To his credit, Guggenheim calls out Fox late in the film for his tendency to be dismissive. The director (and interviewer) points out that in their hours of conversations, the actor had never described himself as being in pain from the disease, even as he talked about the broken bones he’d suffered from falls.

“I’m in tremendous pain,” Fox admits with a shrug.

That kind of honesty surfaces occasionally as the movie runs through Fox’s career, which seemed headed for disaster (out of money in Los Angeles with no work) and then overnight turned into glory (landing “Family Ties,” becoming a giant TV star and then simultaneously making “Back to the Future” at night). “I had a really, really good time,” he admits, while also conceding that those good times included way too much alcohol and other assorted recklessness.

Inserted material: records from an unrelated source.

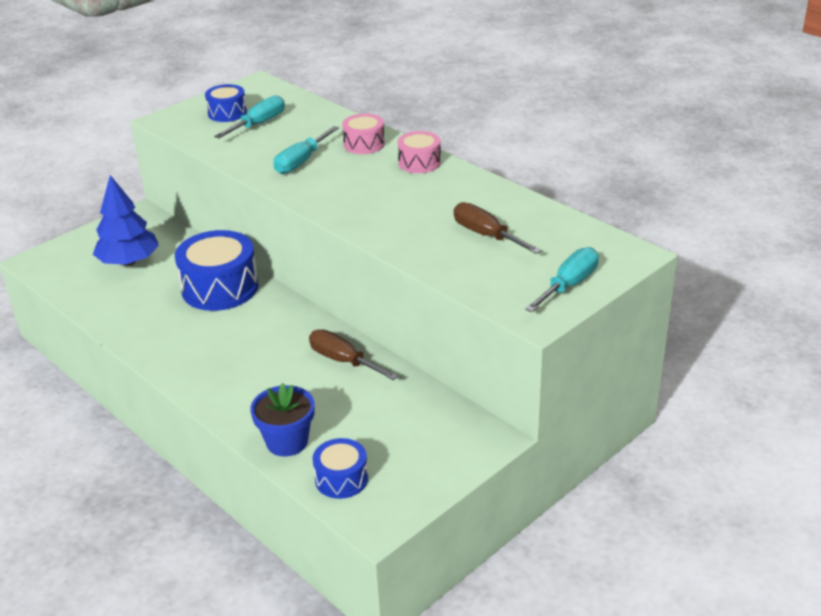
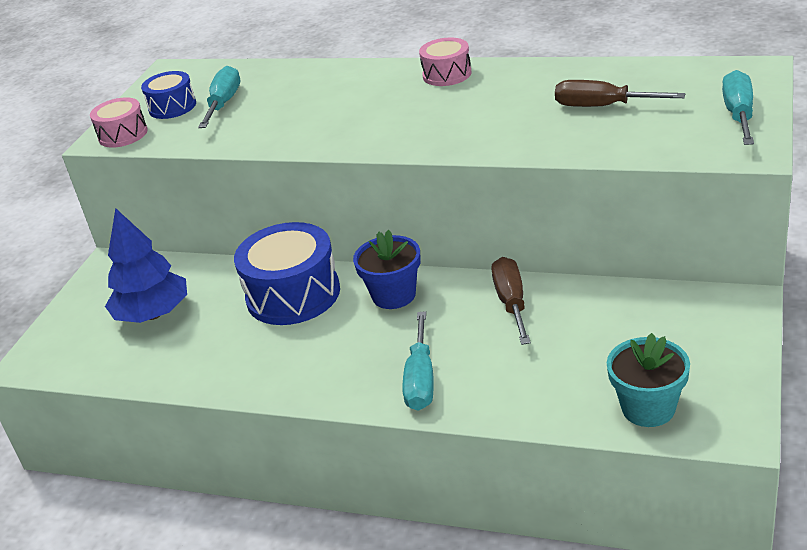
camera: 25 degrees left, 0 degrees up
(287, 442) = (549, 402): blue flower pot -> blue flower pot (394, 295)
(301, 162) = (320, 118): turquoise screwdriver -> turquoise screwdriver (421, 380)
(341, 479) = (648, 408): blue drum -> turquoise flower pot
(343, 361) = (511, 302): brown screwdriver -> brown screwdriver turned 75 degrees clockwise
(364, 144) = (366, 80): pink drum -> pink drum (123, 134)

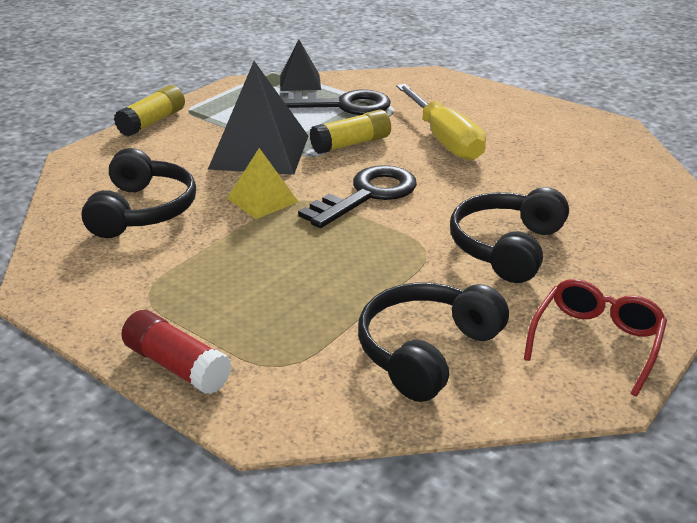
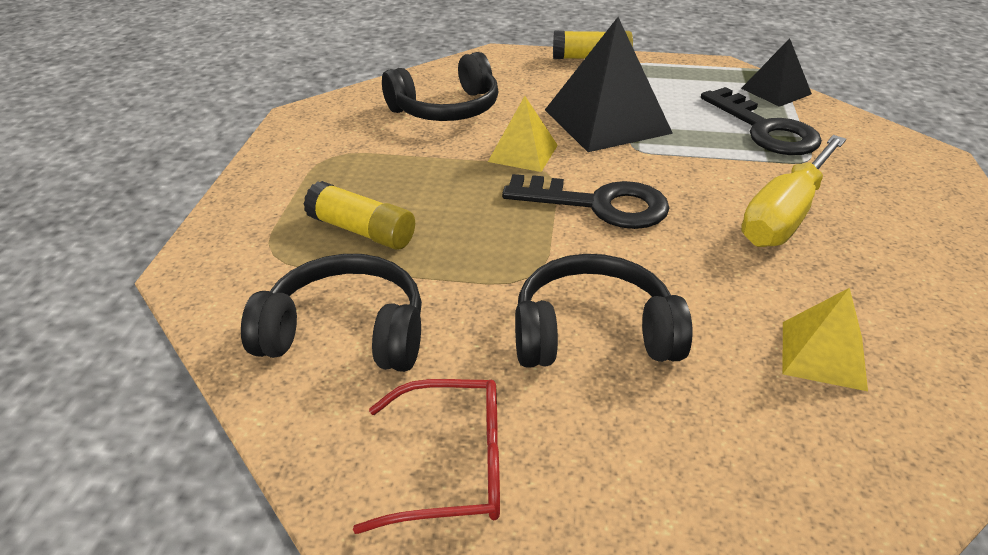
camera: 60 degrees right, 5 degrees up
(177, 366) = (243, 205): red glue stick -> none
(351, 144) = (689, 161): yellow glue stick -> yellow glue stick (361, 231)
(579, 184) = (823, 355): none -> yellow pyramid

Once he found out about the Parkinson’s after a particularly brutal hangover (he thought) in Florida, he continued to drink to excess, while also spending hours in the bathtub and trying lots of tricks to hide his condition from the people he worked with on TV and in films. He learned about it in the early 1990s but didn’t disclose it publicly until 1998, establishing the Michael J. Fox Foundation two years later. “Still” doesn’t go into much detail about the foundation; Guggenheim may be known for serious issue-oriented docs like “An Inconvenient Truth,” “Waiting for ‘Superman’” and “He Named Me Malala,” but in this case he preferred to stick first with Fox’s work and later with his family life.

If there’s a hero in this story, it’s Fox’s wife, actress Tracy Pollan, who won his heart by calling him “a f—-ing a—hole” after he made a joke at her expense, and who clearly continues to take care of him without putting up with his nonsense.

There are times when the narrative approach of “Still” — throwing a barrage of film clips at his bio — can become distracting rather than entertaining, but it’s always a kick. Besides, there are enough visits with Fox’s family and enough open conversation with the man himself to bring us back to the real story, and the real moral: “I couldn’t be present in my life until I found this thing that made me be present in every moment in my life.”